Before Android users feel that they are now safe from infection, it should be noted that the malware is incredibly hard to detect and the infection process makes the malware even harder to detect. Agent Smith uses a three-part deployment mechanism. Similar mechanisms have been seen in other advanced Android malware campaigns, such as CopyCat, Gooligan, and HummingBad all previously uncovered by Check Point in the recent past. In the case of Agent Smith the first part of the infection process involves the seeding of app stores with benign, but fully working apps. The operators of Agent Smith have been seen to seed apps with malicious code embedded in games, utility, or adult-themed apps uploaded on the 9Apps store.
The second stage involves a user downloading the benign app which contains the malicious code which more often than not was composed of a malicious software development kit. This kit would then at a later stage download and install another Android app package (APK) that contained the actual Agent Smith malware. The last stage of the infection involves Agent Smith scanning locally installed apps on the victim’s device. By using an internal list of apps as targets the malware will begin replacing legitimates apps with the ad ridden ones.
This replacement process is incredibly complex and exploits the Janus Vulnerability and can be understood as a vulnerability affecting certain versions of Android which when exploited correctly allows attackers to modify the code in applications without affecting their signatures. In this case, the app is replaced without affecting the legitimate signature. According to security firm Guard Square,
“The root of the problem is that a file can be a valid APK file and a valid DEX file at the same time. We have named it the Janus vulnerability, after the Roman god of duality…The Janus vulnerability stems from the possibility to add extra bytes to APK files and to DEX files. On the one hand, an APK file is a zip archive, which can contain arbitrary bytes at the start, before its zip entries (actually more generally, between its zip entries). The JAR signature scheme only takes into account the zip entries. It ignores any extra bytes when computing or verifying the application’s signature. On the other hand, a DEX file can contain arbitrary bytes at the end, after the regular sections of strings, classes, method definitions, etc. A file can, therefore, be a valid APK file and a valid DEX file at the same time.”

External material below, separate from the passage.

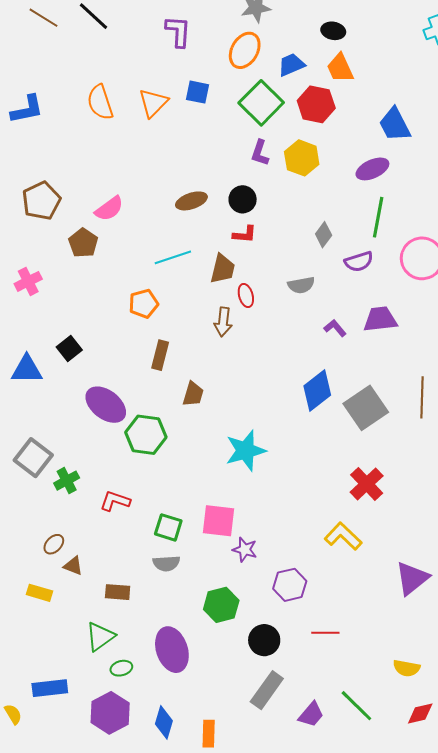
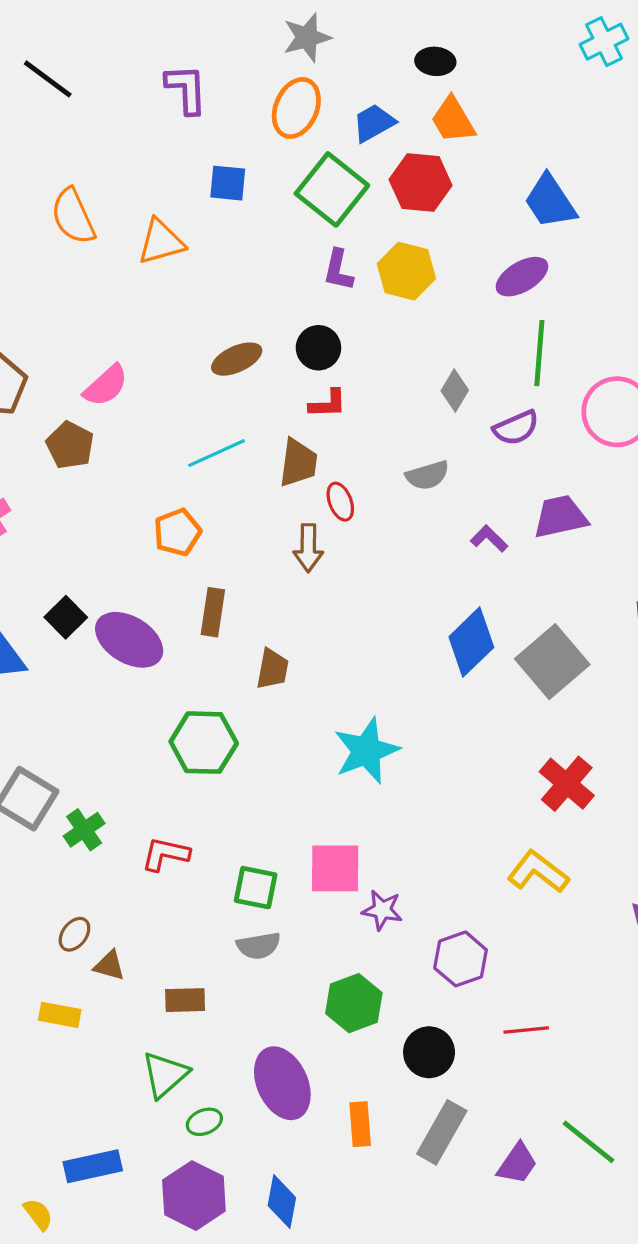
orange triangle: (153, 103) -> (161, 242), moved, turned 36
purple ellipse: (106, 405) -> (129, 640), moved
orange rectangle: (209, 734) -> (360, 1124), moved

If successful in replacing the app Agent Smith has one more party trick, the malware triggers an update of the injected app, cementing the malicious code inside the legitimate app, and then blocking future app updates, so it won't be removed during a subsequent app update. This final trick helps ensure persistence on the victim’s device. While the malware is currently only used for disseminating irritating ads it is in the malware’s capability that it can be easily modified to steal information in the future.